Num texto informativo publicado no site dos Centros de Controle e Prevenção de Doenças dos Estados Unidos (CDC, na sigla inglesa), recomenda-se: sentar na parte da frente de um carro ou autocarro, escolher um lugar à janela em voos e comboios e, se possível, tentar dormir ou “olhar para o horizonte”.
Evitar fumar, manter a hidratação adequada e limitar as bebidas com álcool ou cafeína também são estratégias que parecem ajudar a prevenir a cinetose (veja mais dicas aqui e aqui).

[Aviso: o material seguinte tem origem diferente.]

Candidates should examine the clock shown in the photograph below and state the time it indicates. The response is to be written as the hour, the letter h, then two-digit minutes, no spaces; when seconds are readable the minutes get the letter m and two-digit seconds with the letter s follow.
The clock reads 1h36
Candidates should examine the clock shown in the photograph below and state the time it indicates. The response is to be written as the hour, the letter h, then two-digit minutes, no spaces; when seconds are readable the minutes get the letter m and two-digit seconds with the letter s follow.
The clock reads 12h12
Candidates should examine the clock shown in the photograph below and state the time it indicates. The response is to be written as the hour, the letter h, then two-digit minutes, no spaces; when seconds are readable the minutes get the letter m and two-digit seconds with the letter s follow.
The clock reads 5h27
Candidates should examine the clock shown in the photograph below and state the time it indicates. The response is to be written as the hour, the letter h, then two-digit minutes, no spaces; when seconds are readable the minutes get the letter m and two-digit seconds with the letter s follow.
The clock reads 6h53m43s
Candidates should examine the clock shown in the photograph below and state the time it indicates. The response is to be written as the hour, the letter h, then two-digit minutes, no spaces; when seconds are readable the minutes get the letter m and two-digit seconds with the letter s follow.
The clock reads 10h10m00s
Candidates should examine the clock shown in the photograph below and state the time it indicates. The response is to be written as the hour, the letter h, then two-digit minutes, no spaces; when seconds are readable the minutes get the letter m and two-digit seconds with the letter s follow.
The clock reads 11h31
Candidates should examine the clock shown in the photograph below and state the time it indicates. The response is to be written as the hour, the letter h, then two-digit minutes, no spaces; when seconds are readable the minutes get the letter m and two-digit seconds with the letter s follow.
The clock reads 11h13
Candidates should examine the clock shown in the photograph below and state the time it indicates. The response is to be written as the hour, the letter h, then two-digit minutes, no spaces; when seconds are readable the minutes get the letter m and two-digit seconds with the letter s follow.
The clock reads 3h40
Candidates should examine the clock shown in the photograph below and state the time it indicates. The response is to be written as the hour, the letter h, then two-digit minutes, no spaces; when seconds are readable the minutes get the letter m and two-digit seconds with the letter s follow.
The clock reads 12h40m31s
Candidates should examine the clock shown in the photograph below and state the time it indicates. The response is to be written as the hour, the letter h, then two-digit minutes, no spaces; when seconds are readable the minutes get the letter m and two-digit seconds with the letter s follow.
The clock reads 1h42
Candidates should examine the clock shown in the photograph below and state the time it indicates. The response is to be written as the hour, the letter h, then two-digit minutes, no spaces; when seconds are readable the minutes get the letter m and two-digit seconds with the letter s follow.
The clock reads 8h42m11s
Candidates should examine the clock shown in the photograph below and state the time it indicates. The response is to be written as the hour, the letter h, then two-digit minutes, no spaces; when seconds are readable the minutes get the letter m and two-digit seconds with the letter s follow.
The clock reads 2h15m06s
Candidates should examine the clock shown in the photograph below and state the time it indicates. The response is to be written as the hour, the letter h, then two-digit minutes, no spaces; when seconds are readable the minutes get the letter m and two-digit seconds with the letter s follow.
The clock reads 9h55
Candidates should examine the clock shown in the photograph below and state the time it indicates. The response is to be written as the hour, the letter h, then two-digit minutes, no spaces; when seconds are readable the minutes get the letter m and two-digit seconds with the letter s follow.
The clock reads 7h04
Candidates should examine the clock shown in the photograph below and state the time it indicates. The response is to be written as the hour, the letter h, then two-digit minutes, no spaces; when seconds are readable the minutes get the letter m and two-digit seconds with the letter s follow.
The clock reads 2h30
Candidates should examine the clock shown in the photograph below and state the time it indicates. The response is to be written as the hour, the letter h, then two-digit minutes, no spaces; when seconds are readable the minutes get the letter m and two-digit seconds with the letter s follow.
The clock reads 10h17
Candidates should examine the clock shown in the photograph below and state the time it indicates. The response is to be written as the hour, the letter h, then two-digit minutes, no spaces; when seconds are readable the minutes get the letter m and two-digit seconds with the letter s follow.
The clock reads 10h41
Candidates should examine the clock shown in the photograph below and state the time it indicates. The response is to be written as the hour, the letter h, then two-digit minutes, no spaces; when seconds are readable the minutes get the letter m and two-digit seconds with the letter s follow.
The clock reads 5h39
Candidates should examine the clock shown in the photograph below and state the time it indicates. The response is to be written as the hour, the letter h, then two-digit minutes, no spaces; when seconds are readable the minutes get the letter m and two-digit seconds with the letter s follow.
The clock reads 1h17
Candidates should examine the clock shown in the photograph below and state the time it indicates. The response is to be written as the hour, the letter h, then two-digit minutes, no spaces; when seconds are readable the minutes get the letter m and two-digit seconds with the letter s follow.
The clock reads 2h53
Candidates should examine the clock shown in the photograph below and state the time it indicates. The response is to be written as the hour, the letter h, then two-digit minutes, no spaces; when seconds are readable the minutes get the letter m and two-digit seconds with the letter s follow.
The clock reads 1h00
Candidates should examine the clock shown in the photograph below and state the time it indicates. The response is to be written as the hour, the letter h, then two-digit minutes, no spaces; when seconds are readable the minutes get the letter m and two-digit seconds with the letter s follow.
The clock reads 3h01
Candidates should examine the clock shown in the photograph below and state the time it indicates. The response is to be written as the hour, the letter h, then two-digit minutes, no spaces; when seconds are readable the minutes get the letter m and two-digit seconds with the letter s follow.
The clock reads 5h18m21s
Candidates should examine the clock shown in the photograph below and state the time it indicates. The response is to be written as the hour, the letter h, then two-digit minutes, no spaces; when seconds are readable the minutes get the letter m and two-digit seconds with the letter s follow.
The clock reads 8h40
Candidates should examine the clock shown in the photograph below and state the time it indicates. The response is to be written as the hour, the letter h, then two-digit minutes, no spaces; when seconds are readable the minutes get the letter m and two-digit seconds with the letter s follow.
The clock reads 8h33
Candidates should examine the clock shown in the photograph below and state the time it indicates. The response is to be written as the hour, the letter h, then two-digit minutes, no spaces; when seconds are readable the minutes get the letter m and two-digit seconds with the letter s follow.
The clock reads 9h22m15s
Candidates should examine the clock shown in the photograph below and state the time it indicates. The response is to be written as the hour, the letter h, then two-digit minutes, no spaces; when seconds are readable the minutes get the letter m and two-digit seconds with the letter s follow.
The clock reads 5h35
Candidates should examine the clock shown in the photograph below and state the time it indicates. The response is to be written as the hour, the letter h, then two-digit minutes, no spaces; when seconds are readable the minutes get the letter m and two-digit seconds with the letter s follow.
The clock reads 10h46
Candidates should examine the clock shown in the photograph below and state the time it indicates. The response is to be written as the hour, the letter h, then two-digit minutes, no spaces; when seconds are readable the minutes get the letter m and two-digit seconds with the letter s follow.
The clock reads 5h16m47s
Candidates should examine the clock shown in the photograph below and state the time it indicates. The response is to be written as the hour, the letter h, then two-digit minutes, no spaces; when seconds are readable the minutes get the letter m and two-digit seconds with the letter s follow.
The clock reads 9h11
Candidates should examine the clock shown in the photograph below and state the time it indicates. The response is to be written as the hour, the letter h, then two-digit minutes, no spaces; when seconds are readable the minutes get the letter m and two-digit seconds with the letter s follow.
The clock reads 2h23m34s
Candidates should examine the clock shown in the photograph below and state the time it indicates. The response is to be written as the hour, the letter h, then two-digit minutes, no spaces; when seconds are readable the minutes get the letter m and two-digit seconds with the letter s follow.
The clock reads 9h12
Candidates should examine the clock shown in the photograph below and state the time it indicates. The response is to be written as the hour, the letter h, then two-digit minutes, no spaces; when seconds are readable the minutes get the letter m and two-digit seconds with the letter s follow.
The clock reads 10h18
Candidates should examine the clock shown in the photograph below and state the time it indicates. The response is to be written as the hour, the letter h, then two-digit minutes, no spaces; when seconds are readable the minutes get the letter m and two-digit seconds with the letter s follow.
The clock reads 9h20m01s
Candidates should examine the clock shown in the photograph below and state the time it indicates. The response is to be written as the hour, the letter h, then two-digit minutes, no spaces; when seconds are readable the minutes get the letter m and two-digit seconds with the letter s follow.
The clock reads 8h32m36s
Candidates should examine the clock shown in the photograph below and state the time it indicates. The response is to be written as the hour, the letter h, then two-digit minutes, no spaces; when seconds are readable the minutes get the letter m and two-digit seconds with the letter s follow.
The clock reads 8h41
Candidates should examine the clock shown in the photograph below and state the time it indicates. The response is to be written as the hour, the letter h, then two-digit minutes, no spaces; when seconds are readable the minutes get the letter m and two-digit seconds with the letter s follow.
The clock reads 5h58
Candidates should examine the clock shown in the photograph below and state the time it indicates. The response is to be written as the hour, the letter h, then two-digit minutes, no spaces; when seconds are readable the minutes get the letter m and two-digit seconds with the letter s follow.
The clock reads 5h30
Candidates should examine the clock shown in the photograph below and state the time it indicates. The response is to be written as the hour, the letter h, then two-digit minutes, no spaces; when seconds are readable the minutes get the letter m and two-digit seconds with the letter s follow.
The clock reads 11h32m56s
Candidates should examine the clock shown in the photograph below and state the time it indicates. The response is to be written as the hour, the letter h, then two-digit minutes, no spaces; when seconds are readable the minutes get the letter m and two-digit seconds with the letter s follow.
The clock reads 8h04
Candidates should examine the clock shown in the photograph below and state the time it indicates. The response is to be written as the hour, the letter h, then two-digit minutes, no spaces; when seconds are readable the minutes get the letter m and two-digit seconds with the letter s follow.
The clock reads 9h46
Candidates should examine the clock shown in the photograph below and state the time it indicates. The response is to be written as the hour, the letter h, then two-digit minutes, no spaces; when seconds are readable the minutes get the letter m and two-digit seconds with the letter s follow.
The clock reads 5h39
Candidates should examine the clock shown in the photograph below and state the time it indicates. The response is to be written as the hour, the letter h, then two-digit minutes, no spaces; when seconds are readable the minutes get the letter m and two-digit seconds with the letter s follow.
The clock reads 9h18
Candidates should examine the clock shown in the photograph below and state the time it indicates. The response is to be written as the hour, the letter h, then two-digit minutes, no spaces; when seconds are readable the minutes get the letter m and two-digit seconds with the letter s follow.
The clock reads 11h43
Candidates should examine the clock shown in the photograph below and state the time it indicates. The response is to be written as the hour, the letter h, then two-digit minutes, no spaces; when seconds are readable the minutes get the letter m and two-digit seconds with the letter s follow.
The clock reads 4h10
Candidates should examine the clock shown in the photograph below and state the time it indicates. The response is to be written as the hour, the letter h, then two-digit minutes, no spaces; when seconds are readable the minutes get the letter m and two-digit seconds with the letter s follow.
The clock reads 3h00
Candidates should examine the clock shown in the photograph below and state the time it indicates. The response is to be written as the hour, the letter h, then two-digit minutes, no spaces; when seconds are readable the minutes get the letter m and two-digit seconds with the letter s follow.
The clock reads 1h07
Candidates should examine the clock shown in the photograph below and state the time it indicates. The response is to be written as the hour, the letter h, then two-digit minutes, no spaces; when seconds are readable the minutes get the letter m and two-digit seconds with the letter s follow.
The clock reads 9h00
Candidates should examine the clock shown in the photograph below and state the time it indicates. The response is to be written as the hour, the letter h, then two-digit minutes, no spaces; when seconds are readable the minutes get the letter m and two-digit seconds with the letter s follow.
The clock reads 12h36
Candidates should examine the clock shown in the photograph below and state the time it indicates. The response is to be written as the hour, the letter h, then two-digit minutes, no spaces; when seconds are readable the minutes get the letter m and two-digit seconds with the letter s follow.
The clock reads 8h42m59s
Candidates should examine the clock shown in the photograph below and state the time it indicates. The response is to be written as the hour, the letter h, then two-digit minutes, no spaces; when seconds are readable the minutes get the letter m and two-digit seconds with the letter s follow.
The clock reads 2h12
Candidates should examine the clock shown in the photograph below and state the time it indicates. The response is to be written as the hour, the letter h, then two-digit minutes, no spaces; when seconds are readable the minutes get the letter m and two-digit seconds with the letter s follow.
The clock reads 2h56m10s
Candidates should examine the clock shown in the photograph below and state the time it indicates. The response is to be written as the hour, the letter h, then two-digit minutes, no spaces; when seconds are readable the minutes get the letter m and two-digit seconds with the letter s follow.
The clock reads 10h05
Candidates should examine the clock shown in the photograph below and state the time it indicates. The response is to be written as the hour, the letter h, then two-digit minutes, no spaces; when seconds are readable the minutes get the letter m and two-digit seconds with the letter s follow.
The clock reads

Noutro plano, em contexto de cinetose mais condicionante, na visão de Sandra Duarte Costa, o tratamento através de “programas de reabilitação vestibular, nomeadamente com o recurso a estimulação optocinética e uso de realidade virtual”, é mais eficaz a longo prazo.
Os pacientes com queixas de cinetose e dependência visual elevada devem ser avaliados “por um médico especialista na área da otoneurologia para averiguar o funcionamento vestibular e o compromisso do equilíbrio”, explica.
A partir dessa avaliação é possível perceber o mecanismo subjacente à cinetose e à dependência visual, fazer a reabilitação destes doentes” e “tratar com sucesso e de forma duradoura quem sofre destas condições”, sustenta a especialista.
Este tipo de tratamento é sempre composto por um programa de exercícios personalizado que vai “induzir um conflito entre as informações captadas pelos vários sistemas que contribuem para o equilíbrio, nomeadamente a visão, o vestíbulo (ouvido interno) e os músculos e articulações sobretudo dos pés e região do pescoço”.
Numa fase inicial, “a instabilidade pode ser agravada e os movimentos provocam perturbação e mesmo náuseas”, avisa Sandra Duarte Costa.
Aliás, “o grau de dificuldade dos exercícios aumenta progressivamente, devendo os mesmos ser testados no limite da capacidade do paciente”.
Estes exercícios serão interrompidos “quando deixarem de causar perturbação”, conclui.